_Dataset entries_
----
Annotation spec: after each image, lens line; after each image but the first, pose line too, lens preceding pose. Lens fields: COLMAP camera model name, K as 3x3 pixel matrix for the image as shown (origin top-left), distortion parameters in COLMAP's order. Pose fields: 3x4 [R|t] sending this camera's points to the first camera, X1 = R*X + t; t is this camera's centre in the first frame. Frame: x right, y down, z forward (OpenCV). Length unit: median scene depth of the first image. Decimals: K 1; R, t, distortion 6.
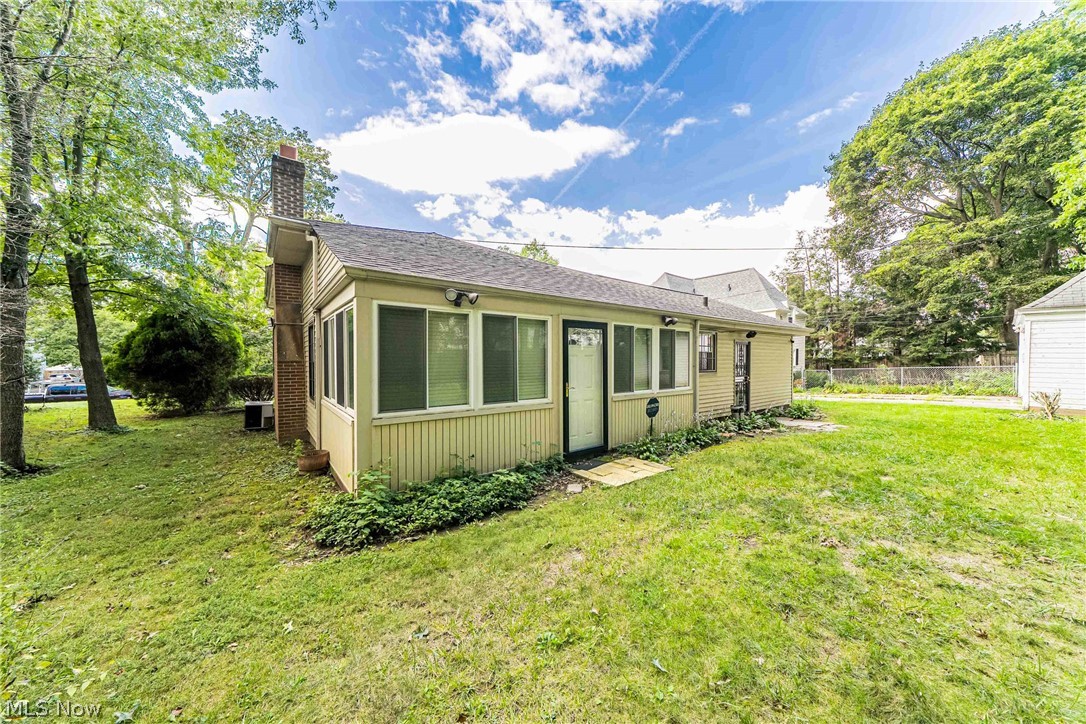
lens RADIAL K [[366.9, 0, 543.0], [0, 366.9, 362.0], [0, 0, 1]] dist [-0.000175, -0.000002]
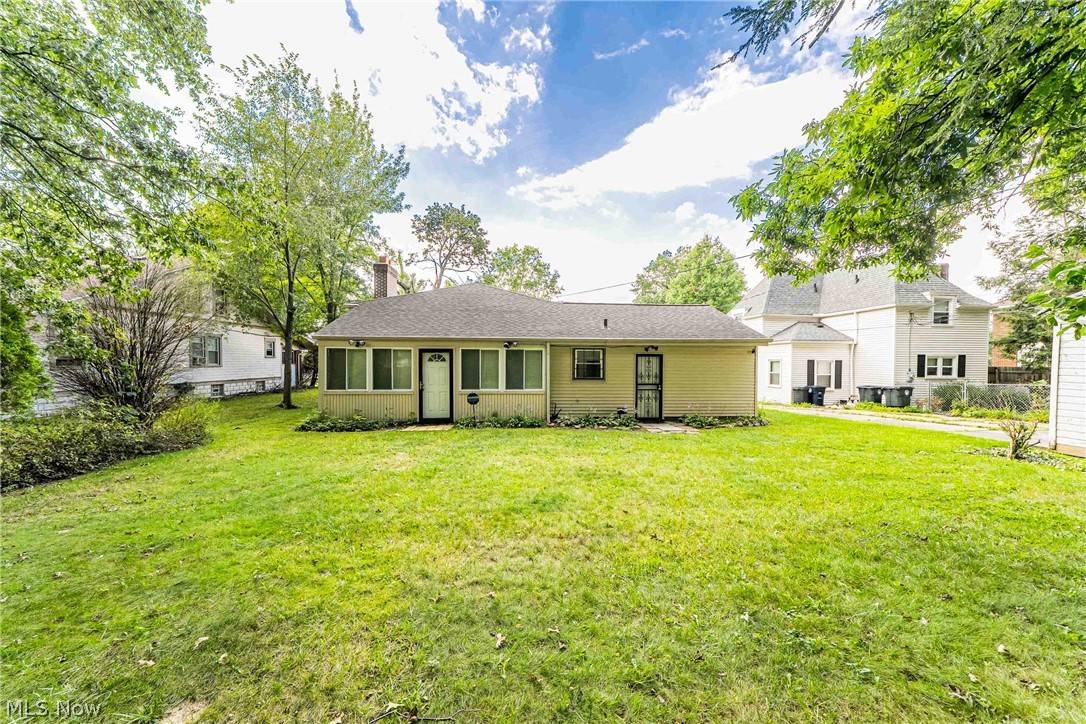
lens RADIAL K [[375.5, 0, 543.0], [0, 375.5, 362.0], [0, 0, 1]] dist [-0.008512, -0.000009]
pose [[0.838992, 0.006387, -0.544107, 1.480856], [-0.009551, 0.999950, -0.002990, -0.041424], [0.544060, 0.007705, 0.839011, -0.263573]]
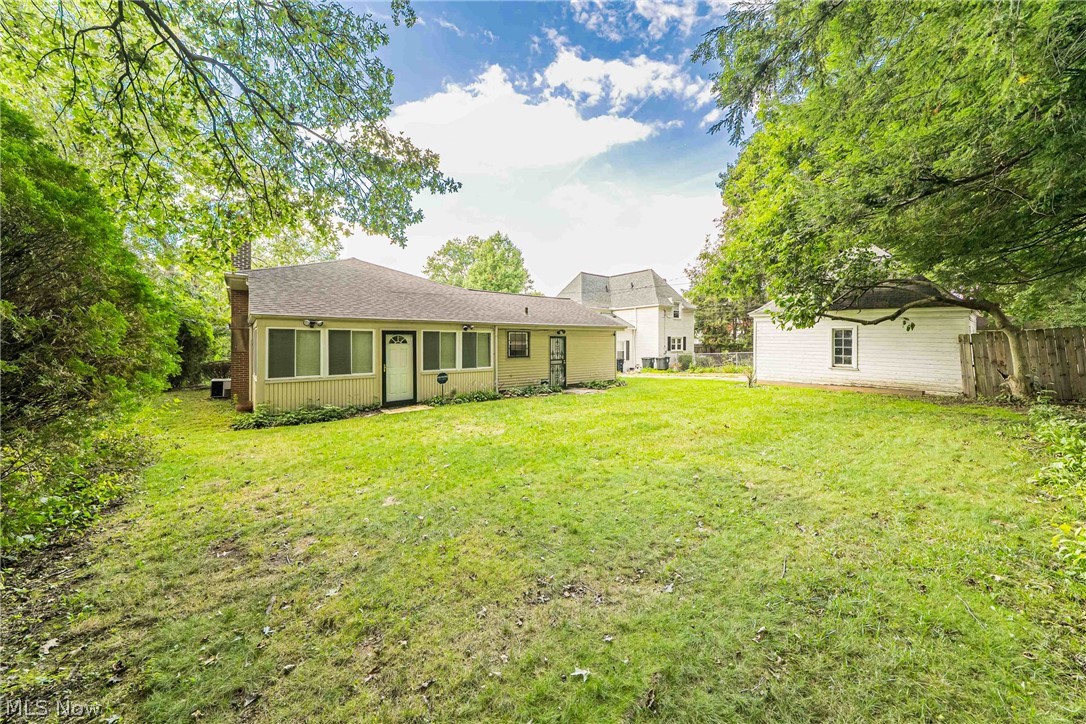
lens RADIAL K [[376.7, 0, 543.2], [0, 376.7, 341.4], [0, 0, 1]] dist [-0.000589, -0.000013]
pose [[0.999639, -0.002936, 0.026712, 0.730021], [0.003219, 0.999939, -0.010539, -0.033278], [-0.026680, 0.010621, 0.999588, -0.834465]]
----
_Your instructions_
Rewrite the listing above, switching every "pose line" to "extrinsics line" and keeping everything else unchanged. Leave out the picture lines.

_Written solution_
Annotation spec: after each image, lens line; after each image but the first, extrinsics line too, lens preceding pose. Lens fields: COLMAP camera model name, K as 3x3 pixel matrix for the image as shown (origin top-left), distortion parameters in COLMAP's order. Pose fields: 3x4 [R|t] sending this camera's points to the first camera, X1 = R*X + t; t is this camera's centre in the first frame. Frame: x right, y down, z forward (OpenCV). Length unit: median scene depth of the first image. Decimals: K 1; R, t, distortion 6.
lens RADIAL K [[366.9, 0, 543.0], [0, 366.9, 362.0], [0, 0, 1]] dist [-0.000175, -0.000002]
lens RADIAL K [[375.5, 0, 543.0], [0, 375.5, 362.0], [0, 0, 1]] dist [-0.008512, -0.000009]
pose [[0.838992, 0.006387, -0.544107, 1.480856], [-0.009551, 0.999950, -0.002990, -0.041424], [0.544060, 0.007705, 0.839011, -0.263573]]
lens RADIAL K [[376.7, 0, 543.2], [0, 376.7, 341.4], [0, 0, 1]] dist [-0.000589, -0.000013]
pose [[0.999639, -0.002936, 0.026712, 0.730021], [0.003219, 0.999939, -0.010539, -0.033278], [-0.026680, 0.010621, 0.999588, -0.834465]]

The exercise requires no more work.